Honesty in Academic Work
Attention is drawn to University policy and regulations on honesty in academic work, and to the disciplinary guidelines and procedures applicable to breaches of such policy and regulations. Details may be found at http://www.cuhk.edu.hk/policy/academichonesty/.
With each assignment, students will be required to submit a signed declaration that they are aware of these policies, regulations, guidelines and procedures.
- In the case of group projects, all members of the group should be asked to sign the declaration, each of whom is responsible and liable to disciplinary actions, irrespective of whether he/she has signed the declaration and whether he/she has contributed, directly or indirectly, to the problematic contents.
- For assignments in the form of a computer-generated document that is principally text-based and submitted via VeriGuide, the statement, in the form of a receipt, will be issued by the system upon students’ uploading of the soft copy of the assignment.
Assignments without the properly signed declaration will not be graded by teachers.
Only the final version of the assignment should be submitted via VeriGuide.

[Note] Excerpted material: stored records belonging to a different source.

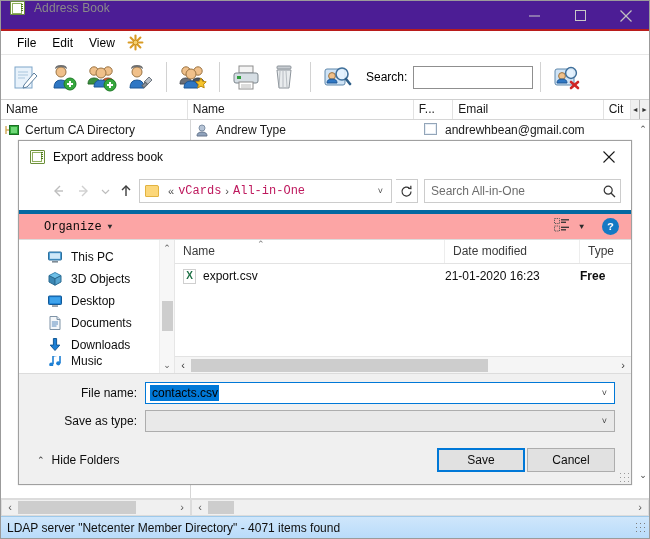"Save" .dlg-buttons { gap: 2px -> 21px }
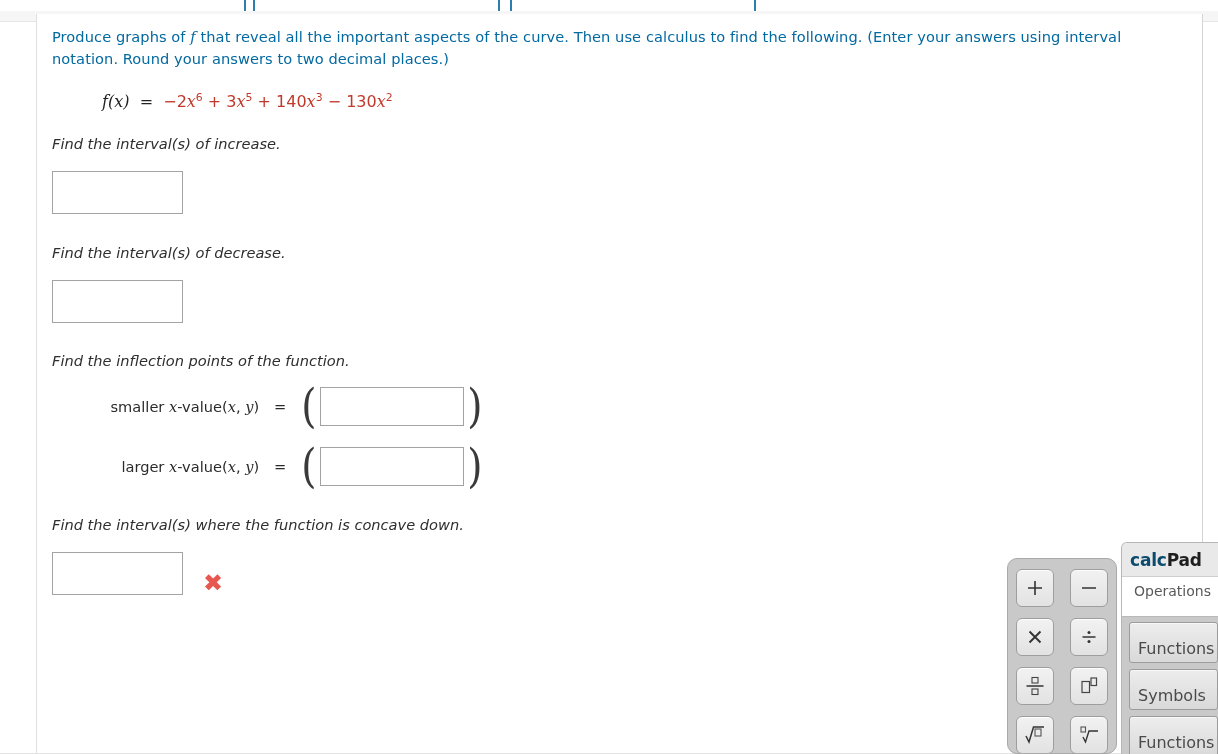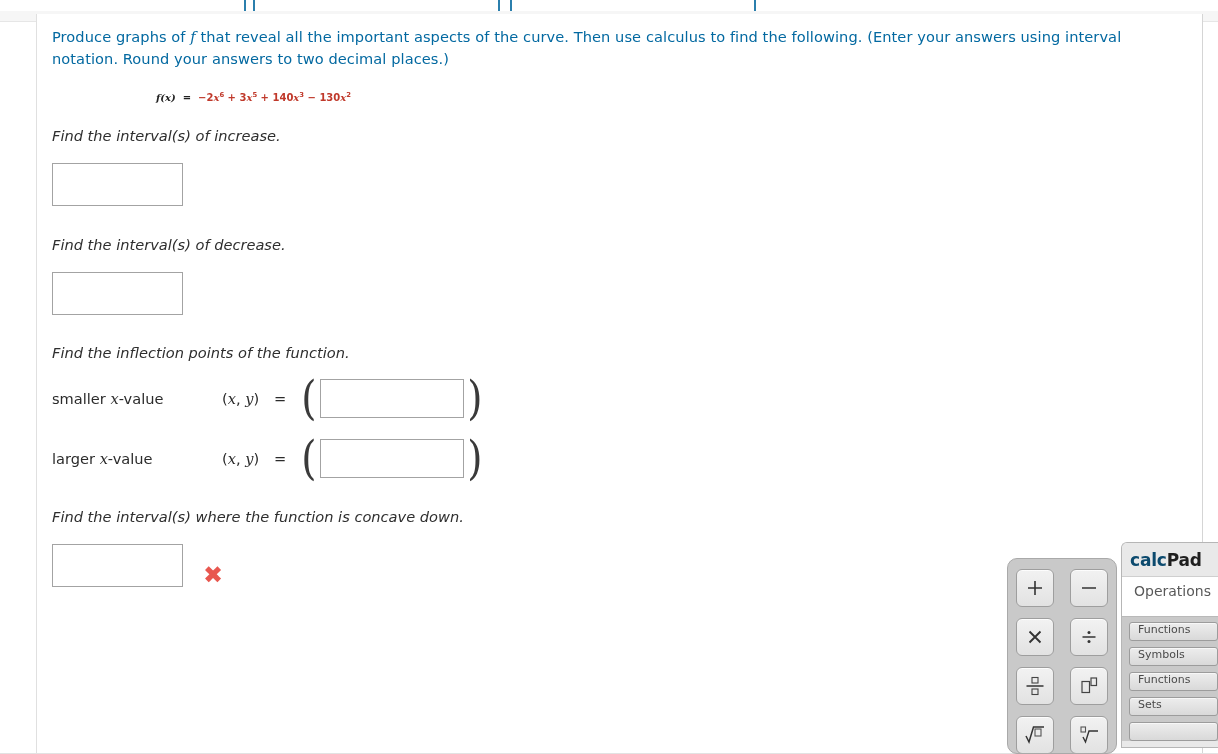"f(x) = −2x6 + 3x5" .formula { font-size: 10px -> 16px; font-weight: bold -> none; margin-left: 104px -> 50px }
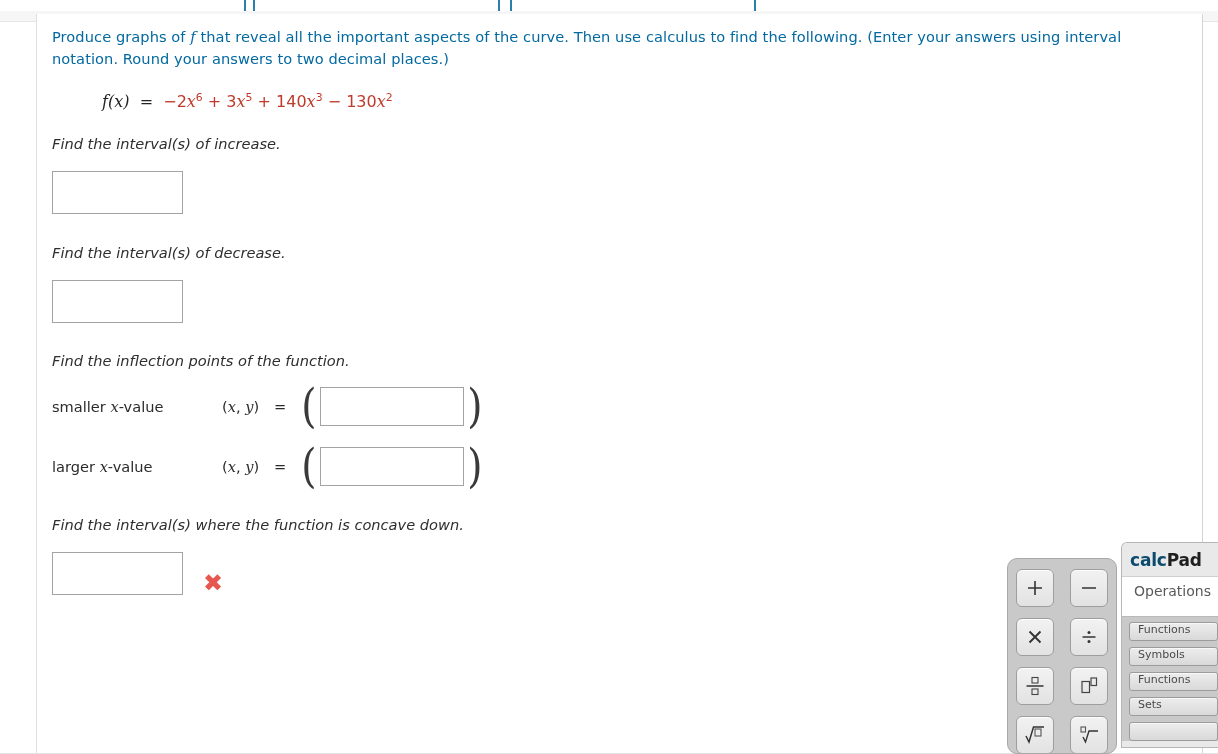"smaller x-value" .pairlabel { text-align: none -> right }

The submission of a piece of work, or a part of a piece of work, for more than one purpose (e.g. to satisfy the requirements in two different courses) without declaration to this effect shall be regarded as having committed undeclared multiple submissions. It is common and acceptable to reuse a turn of phrase or a sentence or two from one’s own work; but wholesale reuse is problematic. In any case, agreement from the course teacher(s) concerned should be obtained prior to the submission of the piece of work.